Cambio de sentido

Juego de niños

Mientras la entrada de los niños en el mundo adulto se adelanta cada vez más, los adultos se infantilizan

La visita por varios días del pequeño de la familia deja por la casa un reguero de interrogaciones -o lo que es lo mismo, de enseñanzas- que recojo despacito. Para empezar, me hace pasar de la teoría a la práctica; de especular acerca de cómo será eso de la conciliación a constatar en carne propia que es imposible escribir ni una línea con el chiquillo a punto de partirse la almendra con alguna esquina de la realidad. A lo largo de la historia, no sólo se ha invisibilizado por sistema a mujeres con talento, sino que la mayoría apenas se pudieron desarrollar en las ciencias o artes porque, además de no tener acceso a los estudios, estaban encargándose en exclusiva del cuidado efectivo de sus criaturas. (También entiende una por qué la buena edad para criar es la misma que la de los deportistas de élite para lo suyo: cuidar de una fuerza de la naturaleza de tres años es crossfit puro).
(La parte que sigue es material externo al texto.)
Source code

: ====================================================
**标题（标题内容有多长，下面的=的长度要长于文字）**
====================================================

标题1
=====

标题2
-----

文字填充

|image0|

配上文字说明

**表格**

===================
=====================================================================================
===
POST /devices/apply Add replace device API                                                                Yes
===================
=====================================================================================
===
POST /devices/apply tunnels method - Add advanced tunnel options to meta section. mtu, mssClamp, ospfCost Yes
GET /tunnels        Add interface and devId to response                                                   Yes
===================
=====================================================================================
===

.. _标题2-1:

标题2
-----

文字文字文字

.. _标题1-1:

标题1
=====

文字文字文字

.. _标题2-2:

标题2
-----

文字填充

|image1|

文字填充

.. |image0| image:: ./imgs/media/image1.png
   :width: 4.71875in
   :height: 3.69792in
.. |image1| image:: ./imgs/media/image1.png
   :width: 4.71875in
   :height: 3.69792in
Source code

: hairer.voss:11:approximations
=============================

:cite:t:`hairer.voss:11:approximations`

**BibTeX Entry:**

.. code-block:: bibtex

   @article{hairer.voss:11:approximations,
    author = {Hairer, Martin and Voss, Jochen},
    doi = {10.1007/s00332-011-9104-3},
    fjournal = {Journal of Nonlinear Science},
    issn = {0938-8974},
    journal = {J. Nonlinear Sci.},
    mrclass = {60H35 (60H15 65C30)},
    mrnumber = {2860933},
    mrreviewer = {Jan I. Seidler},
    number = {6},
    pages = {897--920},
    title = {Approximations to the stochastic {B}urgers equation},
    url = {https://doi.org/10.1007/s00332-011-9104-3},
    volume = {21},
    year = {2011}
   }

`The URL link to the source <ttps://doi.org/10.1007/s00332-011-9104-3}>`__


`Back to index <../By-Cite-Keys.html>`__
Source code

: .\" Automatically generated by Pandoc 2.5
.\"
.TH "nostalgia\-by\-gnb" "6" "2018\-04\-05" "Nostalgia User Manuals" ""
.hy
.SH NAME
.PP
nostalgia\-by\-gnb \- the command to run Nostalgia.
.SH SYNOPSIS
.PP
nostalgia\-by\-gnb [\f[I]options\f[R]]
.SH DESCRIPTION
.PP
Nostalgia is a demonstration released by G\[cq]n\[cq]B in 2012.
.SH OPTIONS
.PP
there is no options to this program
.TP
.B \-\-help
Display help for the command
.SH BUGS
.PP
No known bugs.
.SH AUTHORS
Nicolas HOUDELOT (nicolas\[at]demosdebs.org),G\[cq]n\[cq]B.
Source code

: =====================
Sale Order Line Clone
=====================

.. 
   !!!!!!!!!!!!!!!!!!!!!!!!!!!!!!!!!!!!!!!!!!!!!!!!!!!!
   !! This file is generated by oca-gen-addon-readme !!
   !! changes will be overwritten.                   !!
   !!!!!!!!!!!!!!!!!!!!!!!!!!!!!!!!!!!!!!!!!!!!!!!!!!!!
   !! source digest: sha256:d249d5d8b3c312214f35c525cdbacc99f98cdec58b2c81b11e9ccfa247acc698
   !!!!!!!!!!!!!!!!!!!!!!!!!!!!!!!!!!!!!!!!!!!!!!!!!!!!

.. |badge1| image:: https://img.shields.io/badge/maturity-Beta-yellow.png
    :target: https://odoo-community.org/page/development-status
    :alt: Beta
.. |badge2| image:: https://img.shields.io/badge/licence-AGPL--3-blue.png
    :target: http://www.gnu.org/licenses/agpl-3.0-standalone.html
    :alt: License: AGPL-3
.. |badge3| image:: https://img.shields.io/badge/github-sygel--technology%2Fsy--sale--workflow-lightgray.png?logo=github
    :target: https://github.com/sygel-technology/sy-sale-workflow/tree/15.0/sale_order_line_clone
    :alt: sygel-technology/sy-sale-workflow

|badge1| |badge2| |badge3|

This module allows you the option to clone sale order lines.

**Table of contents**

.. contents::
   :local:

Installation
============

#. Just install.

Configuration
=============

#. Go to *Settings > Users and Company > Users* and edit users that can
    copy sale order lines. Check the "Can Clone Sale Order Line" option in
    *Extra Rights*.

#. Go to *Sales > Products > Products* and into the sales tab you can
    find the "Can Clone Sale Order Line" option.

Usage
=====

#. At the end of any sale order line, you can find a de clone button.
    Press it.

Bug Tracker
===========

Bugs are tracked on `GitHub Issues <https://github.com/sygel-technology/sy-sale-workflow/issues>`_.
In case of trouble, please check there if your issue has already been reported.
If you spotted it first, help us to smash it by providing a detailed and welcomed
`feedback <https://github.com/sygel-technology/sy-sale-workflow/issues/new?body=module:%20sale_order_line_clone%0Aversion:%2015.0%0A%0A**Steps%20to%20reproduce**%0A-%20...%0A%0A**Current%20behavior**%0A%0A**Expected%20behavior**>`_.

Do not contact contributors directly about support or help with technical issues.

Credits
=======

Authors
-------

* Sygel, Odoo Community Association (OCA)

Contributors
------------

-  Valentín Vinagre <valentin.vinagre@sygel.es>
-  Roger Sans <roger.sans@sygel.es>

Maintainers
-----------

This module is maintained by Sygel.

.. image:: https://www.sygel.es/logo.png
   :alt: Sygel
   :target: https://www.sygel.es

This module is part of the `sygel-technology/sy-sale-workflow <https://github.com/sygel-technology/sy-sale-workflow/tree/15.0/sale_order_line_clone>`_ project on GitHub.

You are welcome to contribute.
"¡El verde!", grita el nene cuando le pregunto qué le apetece ver. "El verde" es Shrek; así lo llama, con razón. Tras el visionado de estas y otras pelis animadas, infiero que se trata de productos diseñados no sólo para mantener absortos a los pequeños, sino a los adultos (el cameo de los Beatles en Los Minions está pensado para un padre pureta, no para su infante). Confirmo lo que intuía: mientras que esta sociedad del consumo y la sobreinformación adelanta cada vez más la entrada de las niñas y los niños en el mundo adulto -lo que deviene en una salida precoz de la inocencia, del presente puro, el misterio y el apego seguro, aspectos vitales para vivir una adultez plena-, los adultos parecen infantilizarse. Esto que voy a decir me granjeará enemistades inquebrantables: me declaro en contra del padre-lapa, ese que decide ser el principal y a veces único compañero de juegos y entretenimientos de su vástago. Ello, unido a la concentración progresiva de la familia hasta reducirla a la nuclear, y la excesiva alianza de los padres con la escuela, deja a los y las niñas prácticamente sin respiraderos. Sin idealizar tiempos pasados, en los que el maltrato infantil estaba poco menos que normalizado, consigno que, antaño, en el cole descansábamos de la madre, los niños hacían "de las suyas" en un mundo propio -supervisados por unos mayores que no insistían en participar-, o nos refugiábamos del regañón paterno pirándonos a la casa de la tita. Deseo que seamos para los peques de ahora ni más ni menos que una mano segura para su desarrollo y libertad.